Wines have always been made on the estate and the Ferragamos hired enologist Niccolo D'Afflitto in 1999 to improve the quality. The winery opened in 2007, with four labels under the IGT (indication of geography typical of the region) appellation decreed by Italian wine laws.
With D'Afflitto and enologist Cecilia Leoneschi, Ferragamo also makes wines on estates around Montalcino such as the 4,500- acre Castiglion del Bosco.
Cheese and Chicken
Eight wines were presented at the New York tasting, along with platters of prosciutto, Parmigiano cheese, focaccia and Tuscan crostini toast slathered with chicken liver paste — the kind of food whose fat content enhances the wines on the palate.
To begin, there was Il Borro Lamelle Chardonnay 2006 ($24), which spends 8 to 10 days in both oak and stainless steel, then two months in oak, followed finally by two months in the bottle before release. At 12.5 percent alcohol, its structure is much closer to the finesse of French Burgundies than the powerful, over-oaked California style. It is ideal with simple seafood and pastas in cream and butter sauces.
Il Borro Pian di Nova 2006 ($24) is made from an unusual blend, for Tuscany, of 75 percent syrah and 25 percent sangiovese. At a reasonable 13 percent alcohol, you don't get that syrah burn or too much ripeness out of the fruit. It's a big, thick, chewy wine, however, with the ballast of sangiovese tannins that make it a good match with game dishes.
Castiglion del Bosco Dainero 2004 ($15) is 90 percent merlot with 10 percent sangiovese that gives a bit more character to the merlot than northern Italian examples usually show. There isn't much complexity here, but at $15, it's pretty wonderful.
Castiglion del Bosco Rosso di Montalcino 2005 ($21) is a more traditional wine of the region, made with 100 percent sangiovese at 13.5 percent alcohol. More and more I am impressed with rosso di Montalcino, the illustrious brunello di Montalcino's lesser brother, because I find it easy to drink at a younger age.
While not having the same body and complexity as brunellos, rosso di Montalcinos are excellent Tuscan wines on their own. Ferragamo's had a brilliant ruby color and a gorgeous bouquet. It's still tannic, but within the next year, should emerge as a very fine example of this increasingly delightful red.
Castiglion del Bosco Brunello di Montalcino 2003 ($50), by law 100 percent sangiovese grosso, with 14 percent alcohol, was swirled in the glass with a slightly musty aroma that dissipated to reveal abundant fruit and a remarkably forward development for a young brunello. You could take great pleasure in it now with a peppered bistecca alla Fiorentina, but wait a year or two, and I think you'll really be amazed at its power and refinement.

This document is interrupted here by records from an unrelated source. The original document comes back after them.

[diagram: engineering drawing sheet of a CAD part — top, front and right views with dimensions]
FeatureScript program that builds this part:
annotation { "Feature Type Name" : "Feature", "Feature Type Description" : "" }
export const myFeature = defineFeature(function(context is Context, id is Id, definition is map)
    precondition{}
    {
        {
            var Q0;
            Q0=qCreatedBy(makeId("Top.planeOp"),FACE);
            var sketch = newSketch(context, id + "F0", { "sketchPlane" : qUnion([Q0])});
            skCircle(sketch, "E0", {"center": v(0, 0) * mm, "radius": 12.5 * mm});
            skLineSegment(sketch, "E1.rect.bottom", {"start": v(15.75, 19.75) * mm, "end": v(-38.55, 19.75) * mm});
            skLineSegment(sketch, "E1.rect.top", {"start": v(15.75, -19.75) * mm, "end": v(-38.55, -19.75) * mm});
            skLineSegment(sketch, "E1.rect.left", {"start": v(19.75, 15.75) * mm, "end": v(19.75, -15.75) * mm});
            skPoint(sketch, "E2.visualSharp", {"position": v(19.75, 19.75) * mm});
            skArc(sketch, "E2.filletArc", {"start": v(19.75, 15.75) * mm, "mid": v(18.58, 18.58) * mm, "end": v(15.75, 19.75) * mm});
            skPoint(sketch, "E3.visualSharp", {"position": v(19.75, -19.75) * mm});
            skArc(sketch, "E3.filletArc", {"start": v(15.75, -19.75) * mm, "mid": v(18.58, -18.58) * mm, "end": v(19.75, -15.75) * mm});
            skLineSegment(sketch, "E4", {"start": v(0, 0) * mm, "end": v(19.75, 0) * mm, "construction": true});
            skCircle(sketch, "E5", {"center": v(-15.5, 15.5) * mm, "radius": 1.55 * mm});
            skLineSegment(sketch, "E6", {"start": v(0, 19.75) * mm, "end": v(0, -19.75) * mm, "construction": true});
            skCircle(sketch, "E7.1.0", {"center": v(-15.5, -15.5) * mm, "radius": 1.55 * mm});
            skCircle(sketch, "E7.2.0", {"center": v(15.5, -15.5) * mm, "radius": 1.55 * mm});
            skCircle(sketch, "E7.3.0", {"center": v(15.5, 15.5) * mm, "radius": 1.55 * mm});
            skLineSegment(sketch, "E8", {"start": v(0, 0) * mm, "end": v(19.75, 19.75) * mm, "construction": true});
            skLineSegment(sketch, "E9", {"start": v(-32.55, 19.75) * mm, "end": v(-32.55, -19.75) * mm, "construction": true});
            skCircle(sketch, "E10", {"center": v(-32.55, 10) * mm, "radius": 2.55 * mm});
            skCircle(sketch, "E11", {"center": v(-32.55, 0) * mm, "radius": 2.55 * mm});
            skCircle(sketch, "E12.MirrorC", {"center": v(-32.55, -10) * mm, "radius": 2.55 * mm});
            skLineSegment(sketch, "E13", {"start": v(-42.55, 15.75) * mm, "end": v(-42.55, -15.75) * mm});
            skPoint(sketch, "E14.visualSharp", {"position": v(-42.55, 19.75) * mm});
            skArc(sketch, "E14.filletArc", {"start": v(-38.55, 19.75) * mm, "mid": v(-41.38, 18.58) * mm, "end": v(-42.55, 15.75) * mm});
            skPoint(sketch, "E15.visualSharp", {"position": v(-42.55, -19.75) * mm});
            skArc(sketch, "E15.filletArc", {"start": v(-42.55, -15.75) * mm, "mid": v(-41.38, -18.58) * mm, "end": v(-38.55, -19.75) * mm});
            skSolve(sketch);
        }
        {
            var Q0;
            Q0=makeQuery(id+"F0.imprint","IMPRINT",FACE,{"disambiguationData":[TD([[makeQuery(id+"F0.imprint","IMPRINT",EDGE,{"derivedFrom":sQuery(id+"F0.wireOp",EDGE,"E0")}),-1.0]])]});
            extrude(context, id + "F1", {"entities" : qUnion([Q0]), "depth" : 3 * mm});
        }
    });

Castiglion del Bosco Campo del Drago 2003 ($80), also a brunello, is a bigger, very tannic wine now, with a powerful nose that bursts from the glass and a blanketing richness as it falls over the palate. This may take a little time to mature fully, but the wait will be worth it.
For the most part, prices for these wines are amazingly reasonable — the rosso di Montalcino is a steal at $21 — and just the thing to drink while wearing your $790 tassel loafers.
(John Mariani writes on wine for Bloomberg News. The opinions expressed are his own.)